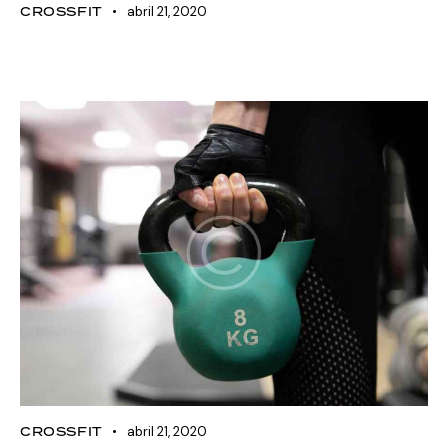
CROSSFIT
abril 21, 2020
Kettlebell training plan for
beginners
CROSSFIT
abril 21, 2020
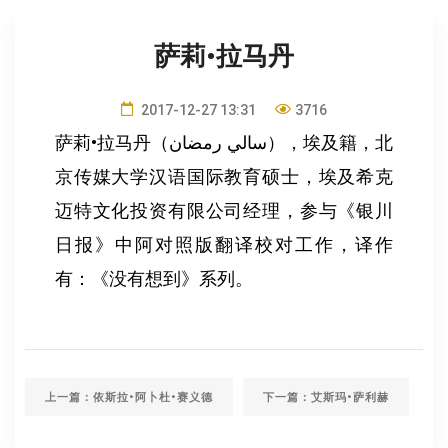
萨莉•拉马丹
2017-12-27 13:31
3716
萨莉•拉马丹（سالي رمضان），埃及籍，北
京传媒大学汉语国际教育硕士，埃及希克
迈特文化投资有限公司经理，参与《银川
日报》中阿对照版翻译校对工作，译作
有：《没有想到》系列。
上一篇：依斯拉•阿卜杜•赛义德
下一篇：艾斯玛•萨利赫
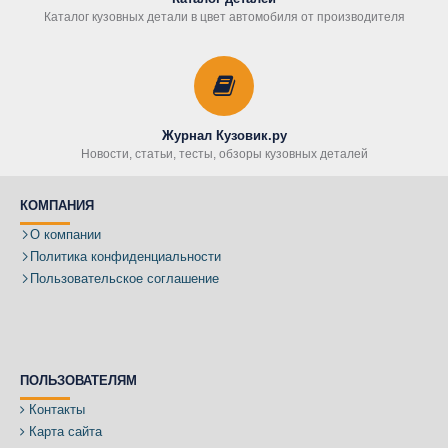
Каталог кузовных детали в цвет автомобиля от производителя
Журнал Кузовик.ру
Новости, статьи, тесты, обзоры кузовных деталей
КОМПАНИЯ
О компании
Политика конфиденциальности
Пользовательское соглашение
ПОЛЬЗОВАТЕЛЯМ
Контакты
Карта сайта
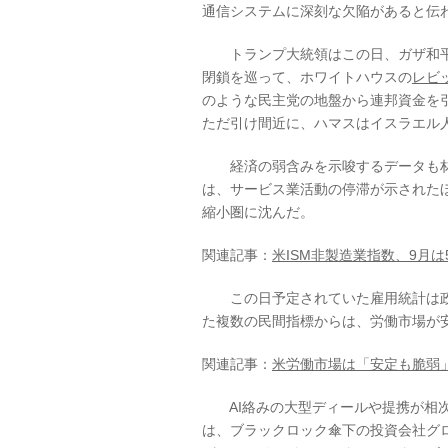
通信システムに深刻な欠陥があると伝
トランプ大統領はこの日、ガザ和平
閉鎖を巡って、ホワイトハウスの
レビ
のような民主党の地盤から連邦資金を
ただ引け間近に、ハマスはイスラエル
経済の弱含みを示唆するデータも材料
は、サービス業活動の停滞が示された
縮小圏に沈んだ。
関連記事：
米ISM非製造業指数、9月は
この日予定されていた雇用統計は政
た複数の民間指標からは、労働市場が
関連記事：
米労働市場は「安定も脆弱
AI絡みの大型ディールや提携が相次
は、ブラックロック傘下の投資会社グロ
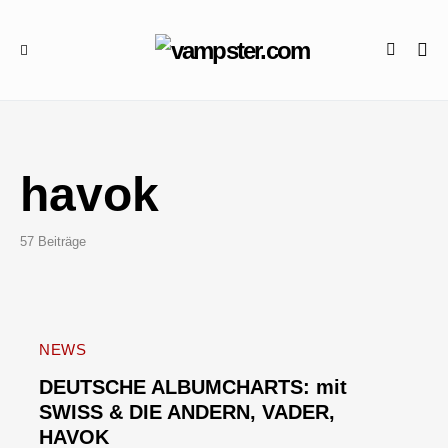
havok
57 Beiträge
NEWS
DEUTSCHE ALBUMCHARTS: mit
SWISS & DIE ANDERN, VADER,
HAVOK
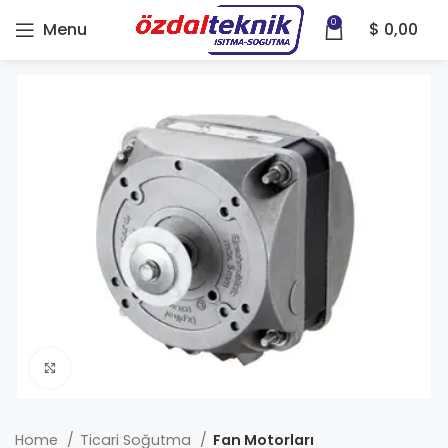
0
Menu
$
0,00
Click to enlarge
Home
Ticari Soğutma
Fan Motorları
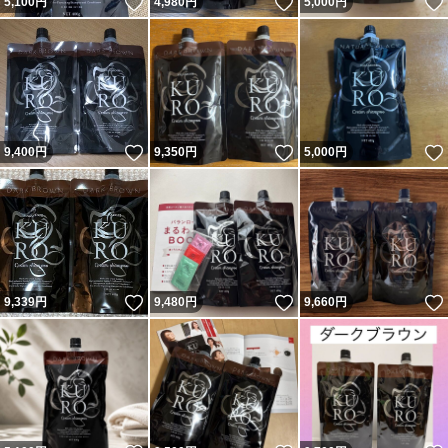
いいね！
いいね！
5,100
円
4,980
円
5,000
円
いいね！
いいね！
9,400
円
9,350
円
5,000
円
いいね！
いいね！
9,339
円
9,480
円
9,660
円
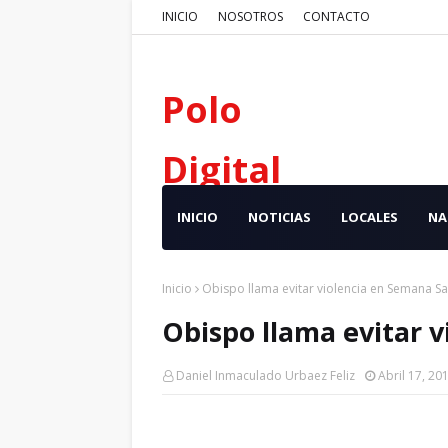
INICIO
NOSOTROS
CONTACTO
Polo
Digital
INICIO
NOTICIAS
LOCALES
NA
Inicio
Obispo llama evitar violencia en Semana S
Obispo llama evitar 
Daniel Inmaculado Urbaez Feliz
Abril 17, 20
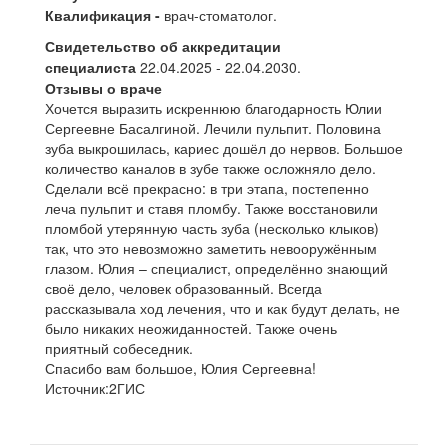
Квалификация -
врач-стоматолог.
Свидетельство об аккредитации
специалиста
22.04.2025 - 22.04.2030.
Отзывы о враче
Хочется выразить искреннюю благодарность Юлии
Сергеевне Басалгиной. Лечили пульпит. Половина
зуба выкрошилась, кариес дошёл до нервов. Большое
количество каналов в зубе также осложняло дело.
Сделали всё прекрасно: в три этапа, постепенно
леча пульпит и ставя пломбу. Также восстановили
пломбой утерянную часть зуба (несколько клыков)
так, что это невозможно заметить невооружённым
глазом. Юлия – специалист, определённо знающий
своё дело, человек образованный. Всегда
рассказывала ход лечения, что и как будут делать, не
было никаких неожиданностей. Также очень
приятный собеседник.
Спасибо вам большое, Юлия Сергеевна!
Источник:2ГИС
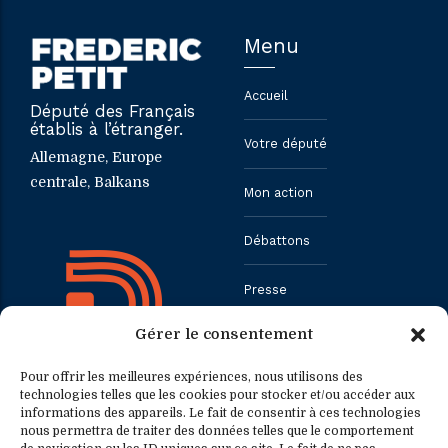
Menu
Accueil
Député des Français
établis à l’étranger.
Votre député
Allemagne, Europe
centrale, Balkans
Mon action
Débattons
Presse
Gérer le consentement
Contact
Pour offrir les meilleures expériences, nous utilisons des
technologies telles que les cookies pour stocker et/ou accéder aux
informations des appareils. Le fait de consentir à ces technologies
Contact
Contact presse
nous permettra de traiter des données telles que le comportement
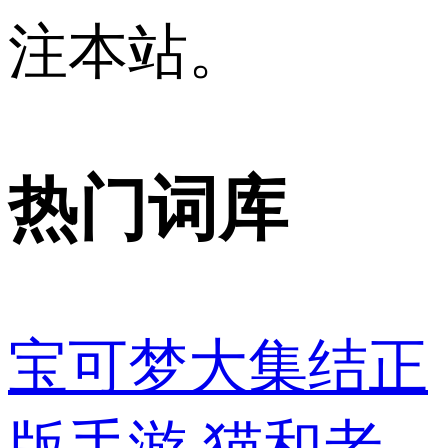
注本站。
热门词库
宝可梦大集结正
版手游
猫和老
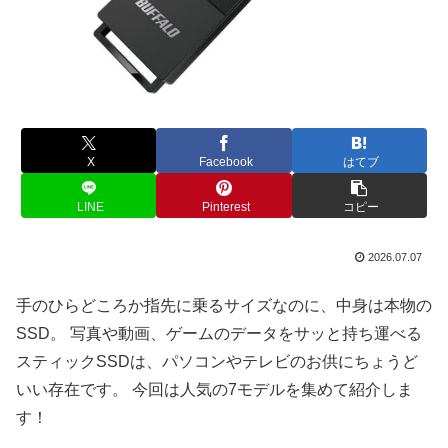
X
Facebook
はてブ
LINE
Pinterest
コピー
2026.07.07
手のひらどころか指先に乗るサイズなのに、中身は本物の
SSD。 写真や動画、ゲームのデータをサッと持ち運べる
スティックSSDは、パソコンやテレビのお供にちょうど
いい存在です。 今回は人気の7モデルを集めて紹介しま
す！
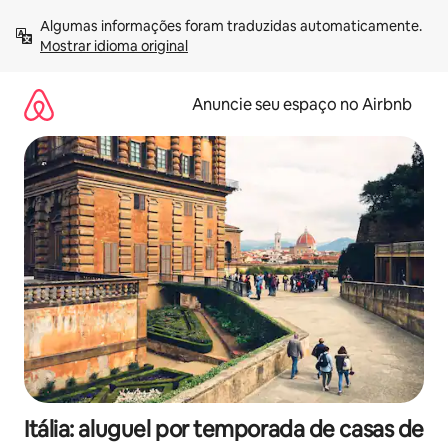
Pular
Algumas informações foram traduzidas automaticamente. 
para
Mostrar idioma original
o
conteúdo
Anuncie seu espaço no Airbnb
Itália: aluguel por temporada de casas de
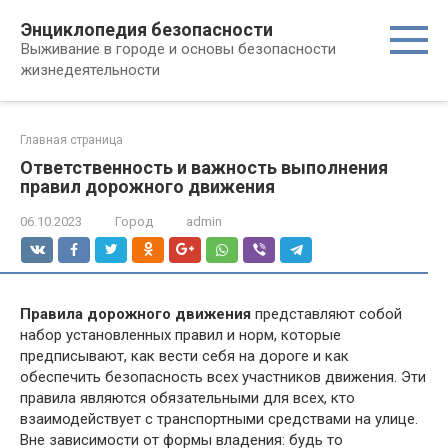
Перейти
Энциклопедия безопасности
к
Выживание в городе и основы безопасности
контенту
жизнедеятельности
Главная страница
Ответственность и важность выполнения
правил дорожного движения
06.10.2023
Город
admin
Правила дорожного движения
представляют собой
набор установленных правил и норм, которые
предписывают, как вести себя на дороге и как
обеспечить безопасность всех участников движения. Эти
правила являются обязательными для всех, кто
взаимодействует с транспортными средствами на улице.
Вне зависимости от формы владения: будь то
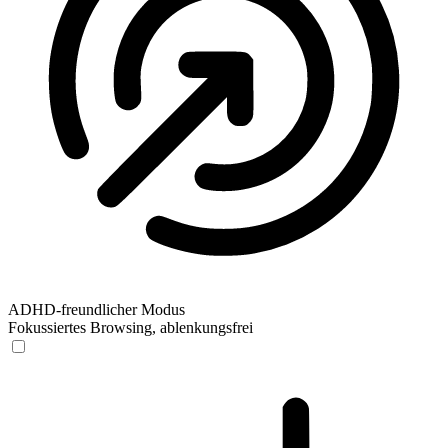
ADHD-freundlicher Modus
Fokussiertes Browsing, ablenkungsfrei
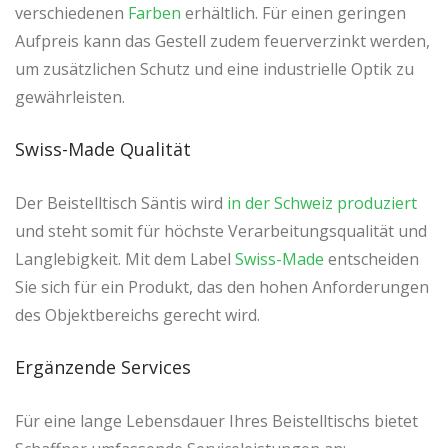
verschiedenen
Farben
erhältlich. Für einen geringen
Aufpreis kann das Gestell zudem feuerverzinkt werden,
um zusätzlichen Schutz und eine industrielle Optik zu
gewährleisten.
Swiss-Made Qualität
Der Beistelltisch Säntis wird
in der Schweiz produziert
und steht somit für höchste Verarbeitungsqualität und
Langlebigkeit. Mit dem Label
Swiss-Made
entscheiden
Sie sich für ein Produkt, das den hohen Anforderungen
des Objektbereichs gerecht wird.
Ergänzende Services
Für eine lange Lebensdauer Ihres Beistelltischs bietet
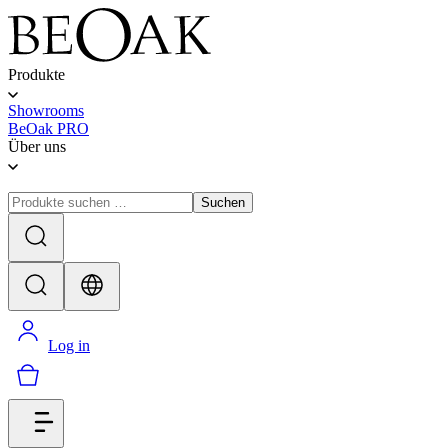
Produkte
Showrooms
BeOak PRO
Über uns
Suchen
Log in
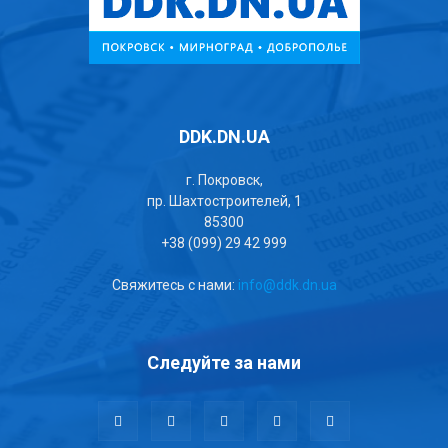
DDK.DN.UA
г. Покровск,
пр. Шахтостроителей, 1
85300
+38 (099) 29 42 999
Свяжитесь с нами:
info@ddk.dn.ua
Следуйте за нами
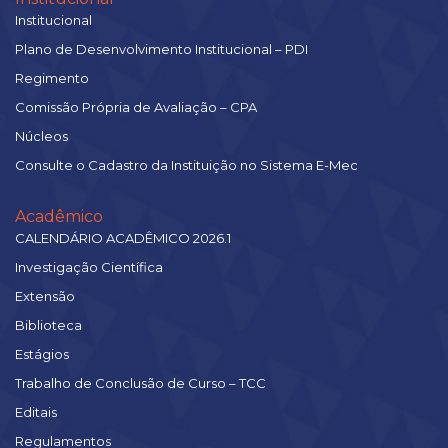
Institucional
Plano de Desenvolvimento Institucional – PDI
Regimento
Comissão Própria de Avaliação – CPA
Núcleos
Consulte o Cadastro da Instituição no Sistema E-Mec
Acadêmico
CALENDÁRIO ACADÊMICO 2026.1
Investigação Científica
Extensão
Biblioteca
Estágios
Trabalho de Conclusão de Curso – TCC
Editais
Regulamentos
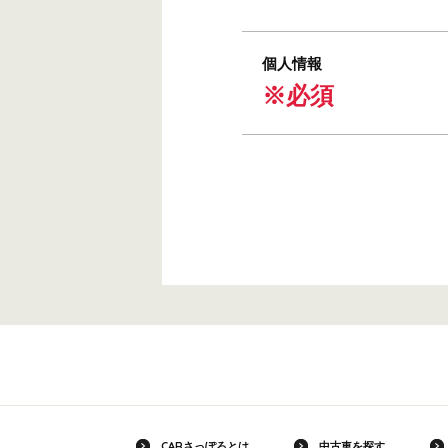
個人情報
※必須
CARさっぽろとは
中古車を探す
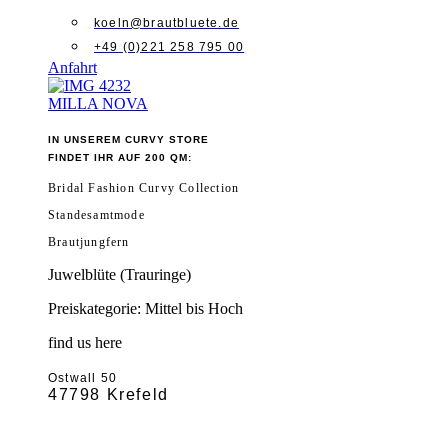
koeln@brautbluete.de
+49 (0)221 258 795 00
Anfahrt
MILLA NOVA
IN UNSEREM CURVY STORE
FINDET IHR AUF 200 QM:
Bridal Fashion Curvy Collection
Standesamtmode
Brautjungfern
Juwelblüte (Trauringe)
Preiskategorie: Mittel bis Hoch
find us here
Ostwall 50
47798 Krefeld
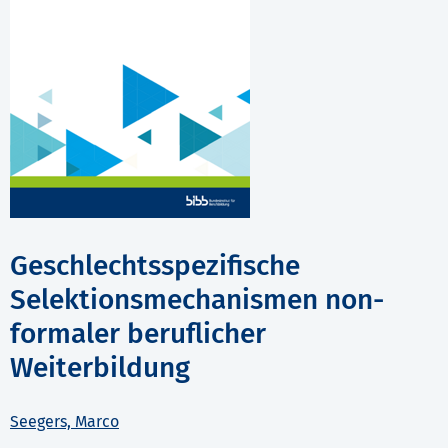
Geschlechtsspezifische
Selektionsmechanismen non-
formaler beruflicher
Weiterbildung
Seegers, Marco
+---+
Convert the text lines from all of the entries above into a JSON list of strings, one string per line, leaving out blank lines. Leave the pictures out of the answer.

## THE ANSWER
[
  "CROSSFIT",
  "abril 21, 2020",
  "Kettlebell training plan for",
  "beginners",
  "CROSSFIT",
  "abril 21, 2020",
  "萨莉•拉马丹",
  "2017-12-27 13:31",
  "3716",
  "萨莉•拉马丹（سالي رمضان），埃及籍，北",
  "京传媒大学汉语国际教育硕士，埃及希克",
  "迈特文化投资有限公司经理，参与《银川",
  "日报》中阿对照版翻译校对工作，译作",
  "有：《没有想到》系列。",
  "上一篇：依斯拉•阿卜杜•赛义德",
  "下一篇：艾斯玛•萨利赫",
  "Каталог кузовных детали в цвет автомобиля от производителя",
  "Журнал Кузовик.ру",
  "Новости, статьи, тесты, обзоры кузовных деталей",
  "КОМПАНИЯ",
  "О компании",
  "Политика конфиденциальности",
  "Пользовательское соглашение",
  "ПОЛЬЗОВАТЕЛЯМ",
  "Контакты",
  "Карта сайта",
  "通信システムに深刻な欠陥があると伝",
  "トランプ大統領はこの日、ガザ和平",
  "閉鎖を巡って、ホワイトハウスの",
  "レビ",
  "のような民主党の地盤から連邦資金を",
  "ただ引け間近に、ハマスはイスラエル",
  "経済の弱含みを示唆するデータも材料",
  "は、サービス業活動の停滞が示された",
  "縮小圏に沈んだ。",
  "関連記事：",
  "米ISM非製造業指数、9月は",
  "この日予定されていた雇用統計は政",
  "た複数の民間指標からは、労働市場が",
  "関連記事：",
  "米労働市場は「安定も脆弱",
  "AI絡みの大型ディールや提携が相次",
  "は、ブラックロック傘下の投資会社グロ",
  "havok",
  "57 Beiträge",
  "NEWS",
  "DEUTSCHE ALBUMCHARTS: mit",
  "SWISS & DIE ANDERN, VADER,",
  "HAVOK",
  "0",
  "Menu",
  "$",
  "0,00",
  "Click to enlarge",
  "Home",
  "Ticari Soğutma",
  "Fan Motorları",
  "いいね！",
  "いいね！",
  "5,100",
  "円",
  "4,980",
  "円",
  "5,000",
  "円",
  "いいね！",
  "いいね！",
  "9,400",
  "円",
  "9,350",
  "円",
  "5,000",
  "円",
  "いいね！",
  "いいね！",
  "9,339",
  "円",
  "9,480",
  "円",
  "9,660",
  "円",
  "INICIO",
  "NOSOTROS",
  "CONTACTO",
  "Polo",
  "Digital",
  "INICIO",
  "NOTICIAS",
  "LOCALES",
  "NA",
  "Inicio",
  "Obispo llama evitar violencia en Semana S",
  "Obispo llama evitar ",
  "Daniel Inmaculado Urbaez Feliz",
  "Abril 17, 20",
  "Квалификация -",
  "врач-стоматолог.",
  "Свидетельство об аккредитации",
  "специалиста",
  "22.04.2025 - 22.04.2030.",
  "Отзывы о враче",
  "Хочется выразить искреннюю благодарность Юлии",
  "Сергеевне Басалгиной. Лечили пульпит. Половина",
  "зуба выкрошилась, кариес дошёл до нервов. Большое",
  "количество каналов в зубе также осложняло дело.",
  "Сделали всё прекрасно: в три этапа, постепенно",
  "леча пульпит и ставя пломбу. Также восстановили",
  "пломбой утерянную часть зуба (несколько клыков)",
  "так, что это невозможно заметить невооружённым",
  "глазом. Юлия – специалист, определённо знающий",
  "своё дело, человек образованный. Всегда",
  "рассказывала ход лечения, что и как будут делать, не",
  "было никаких неожиданностей. Также очень",
  "приятный собеседник.",
  "Спасибо вам большое, Юлия Сергеевна!",
  "Источник:2ГИС",
  "Menu",
  "Accueil",
  "Député des Français",
  "établis à l’étranger.",
  "Votre député",
  "Allemagne, Europe",
  "centrale, Balkans",
  "Mon action",
  "Débattons",
  "Presse",
  "Gérer le consentement",
  "Contact",
  "Pour offrir les meilleures expériences, nous utilisons des",
  "technologies telles que les cookies pour stocker et/ou accéder aux",
  "informations des appareils. Le fait de consentir à ces technologies",
  "Contact",
  "Contact presse",
  "nous permettra de traiter des données telles que le comportement",
  "注本站。",
  "热门词库",
  "宝可梦大集结正",
  "版手游",
  "猫和老",
  "X",
  "Facebook",
  "はてブ",
  "LINE",
  "Pinterest",
  "コピー",
  "2026.07.07",
  "手のひらどころか指先に乗るサイズなのに、中身は本物の",
  "SSD。 写真や動画、ゲームのデータをサッと持ち運べる",
  "スティックSSDは、パソコンやテレビのお供にちょうど",
  "いい存在です。 今回は人気の7モデルを集めて紹介しま",
  "す！",
  "Pular",
  "Algumas informações foram traduzidas automaticamente. ",
  "para",
  "Mostrar idioma original",
  "o",
  "conteúdo",
  "Anuncie seu espaço no Airbnb",
  "Itália: aluguel por temporada de casas de",
  "Перейти",
  "Энциклопедия безопасности",
  "к",
  "Выживание в городе и основы безопасности",
  "контенту",
  "жизнедеятельности",
  "Главная страница",
  "Ответственность и важность выполнения",
  "правил дорожного движения",
  "06.10.2023",
  "Город",
  "admin",
  "Правила дорожного движения",
  "представляют собой",
  "набор установленных правил и норм, которые",
  "предписывают, как вести себя на дороге и как",
  "обеспечить безопасность всех участников движения. Эти",
  "правила являются обязательными для всех, кто",
  "взаимодействует с транспортными средствами на улице.",
  "Вне зависимости от формы владения: будь то",
  "ADHD-freundlicher Modus",
  "Fokussiertes Browsing, ablenkungsfrei",
  "verschiedenen",
  "Farben",
  "erhältlich. Für einen geringen",
  "Aufpreis kann das Gestell zudem feuerverzinkt werden,",
  "um zusätzlichen Schutz und eine industrielle Optik zu",
  "gewährleisten.",
  "Swiss-Made Qualität",
  "Der Beistelltisch Säntis wird",
  "in der Schweiz produziert",
  "und steht somit für höchste Verarbeitungsqualität und",
  "Langlebigkeit. Mit dem Label",
  "Swiss-Made",
  "entscheiden",
  "Sie sich für ein Produkt, das den hohen Anforderungen",
  "des Objektbereichs gerecht wird.",
  "Ergänzende Services",
  "Für eine lange Lebensdauer Ihres Beistelltischs bietet",
  "Produkte",
  "Showrooms",
  "BeOak PRO",
  "Über uns",
  "Suchen",
  "Log in",
  "DDK.DN.UA",
  "г. Покровск,",
  "пр. Шахтостроителей, 1",
  "85300",
  "+38 (099) 29 42 999",
  "Свяжитесь с нами:",
  "info@ddk.dn.ua",
  "Следуйте за нами",
  "Institucional",
  "Plano de Desenvolvimento Institucional – PDI",
  "Regimento",
  "Comissão Própria de Avaliação – CPA",
  "Núcleos",
  "Consulte o Cadastro da Instituição no Sistema E-Mec",
  "Acadêmico",
  "CALENDÁRIO ACADÊMICO 2026.1",
  "Investigação Científica",
  "Extensão",
  "Biblioteca",
  "Estágios",
  "Trabalho de Conclusão de Curso – TCC",
  "Editais",
  "Regulamentos",
  "個人情報",
  "※必須",
  "CARさっぽろとは",
  "中古車を探す",
  "koeln@brautbluete.de",
  "+49 (0)221 258 795 00",
  "Anfahrt",
  "MILLA NOVA",
  "IN UNSEREM CURVY STORE",
  "FINDET IHR AUF 200 QM:",
  "Bridal Fashion Curvy Collection",
  "Standesamtmode",
  "Brautjungfern",
  "Juwelblüte (Trauringe)",
  "Preiskategorie: Mittel bis Hoch",
  "find us here",
  "Ostwall 50",
  "47798 Krefeld",
  "Geschlechtsspezifische",
  "Selektionsmechanismen non-",
  "formaler beruflicher",
  "Weiterbildung",
  "Seegers, Marco"
]